"""
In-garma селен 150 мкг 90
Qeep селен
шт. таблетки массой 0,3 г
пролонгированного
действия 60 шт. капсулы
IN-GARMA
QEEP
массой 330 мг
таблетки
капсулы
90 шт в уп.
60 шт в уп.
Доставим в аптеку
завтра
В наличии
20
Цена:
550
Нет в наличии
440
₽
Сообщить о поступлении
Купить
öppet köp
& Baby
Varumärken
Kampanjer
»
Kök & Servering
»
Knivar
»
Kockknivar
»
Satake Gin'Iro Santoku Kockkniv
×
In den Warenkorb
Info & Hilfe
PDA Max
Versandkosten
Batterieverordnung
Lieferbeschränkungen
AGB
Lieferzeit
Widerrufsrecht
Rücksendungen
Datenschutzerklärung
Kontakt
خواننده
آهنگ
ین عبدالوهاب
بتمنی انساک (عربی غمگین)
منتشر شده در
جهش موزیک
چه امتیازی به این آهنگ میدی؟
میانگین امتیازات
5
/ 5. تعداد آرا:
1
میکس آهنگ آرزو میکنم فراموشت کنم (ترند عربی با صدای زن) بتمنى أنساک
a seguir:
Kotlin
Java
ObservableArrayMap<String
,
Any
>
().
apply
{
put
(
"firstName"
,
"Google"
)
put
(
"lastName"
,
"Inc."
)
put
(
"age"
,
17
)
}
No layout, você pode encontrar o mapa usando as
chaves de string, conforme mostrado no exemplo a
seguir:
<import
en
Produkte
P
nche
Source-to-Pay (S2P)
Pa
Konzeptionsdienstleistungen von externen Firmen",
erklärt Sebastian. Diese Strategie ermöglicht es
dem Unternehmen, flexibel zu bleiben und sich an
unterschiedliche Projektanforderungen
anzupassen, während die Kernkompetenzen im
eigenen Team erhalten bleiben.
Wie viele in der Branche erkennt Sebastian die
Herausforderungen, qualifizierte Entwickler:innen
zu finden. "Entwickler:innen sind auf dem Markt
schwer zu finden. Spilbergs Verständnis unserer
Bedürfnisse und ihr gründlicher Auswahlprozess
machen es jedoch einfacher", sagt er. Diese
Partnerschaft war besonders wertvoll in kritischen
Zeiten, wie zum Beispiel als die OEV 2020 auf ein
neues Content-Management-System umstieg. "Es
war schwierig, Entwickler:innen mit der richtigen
"""
Assignment:
Give the listing above again, word for word.

Exercise result:
In-garma селен 150 мкг 90
Qeep селен
шт. таблетки массой 0,3 г
пролонгированного
действия 60 шт. капсулы
IN-GARMA
QEEP
массой 330 мг
таблетки
капсулы
90 шт в уп.
60 шт в уп.
Доставим в аптеку
завтра
В наличии
20
Цена:
550
Нет в наличии
440
₽
Сообщить о поступлении
Купить
öppet köp
& Baby
Varumärken
Kampanjer
»
Kök & Servering
»
Knivar
»
Kockknivar
»
Satake Gin'Iro Santoku Kockkniv
×
In den Warenkorb
Info & Hilfe
PDA Max
Versandkosten
Batterieverordnung
Lieferbeschränkungen
AGB
Lieferzeit
Widerrufsrecht
Rücksendungen
Datenschutzerklärung
Kontakt
خواننده
آهنگ
ین عبدالوهاب
بتمنی انساک (عربی غمگین)
منتشر شده در
جهش موزیک
چه امتیازی به این آهنگ میدی؟
میانگین امتیازات
5
/ 5. تعداد آرا:
1
میکس آهنگ آرزو میکنم فراموشت کنم (ترند عربی با صدای زن) بتمنى أنساک
a seguir:
Kotlin
Java
ObservableArrayMap<String
,
Any
>
().
apply
{
put
(
"firstName"
,
"Google"
)
put
(
"lastName"
,
"Inc."
)
put
(
"age"
,
17
)
}
No layout, você pode encontrar o mapa usando as
chaves de string, conforme mostrado no exemplo a
seguir:
<import
en
Produkte
P
nche
Source-to-Pay (S2P)
Pa
Konzeptionsdienstleistungen von externen Firmen",
erklärt Sebastian. Diese Strategie ermöglicht es
dem Unternehmen, flexibel zu bleiben und sich an
unterschiedliche Projektanforderungen
anzupassen, während die Kernkompetenzen im
eigenen Team erhalten bleiben.
Wie viele in der Branche erkennt Sebastian die
Herausforderungen, qualifizierte Entwickler:innen
zu finden. "Entwickler:innen sind auf dem Markt
schwer zu finden. Spilbergs Verständnis unserer
Bedürfnisse und ihr gründlicher Auswahlprozess
machen es jedoch einfacher", sagt er. Diese
Partnerschaft war besonders wertvoll in kritischen
Zeiten, wie zum Beispiel als die OEV 2020 auf ein
neues Content-Management-System umstieg. "Es
war schwierig, Entwickler:innen mit der richtigen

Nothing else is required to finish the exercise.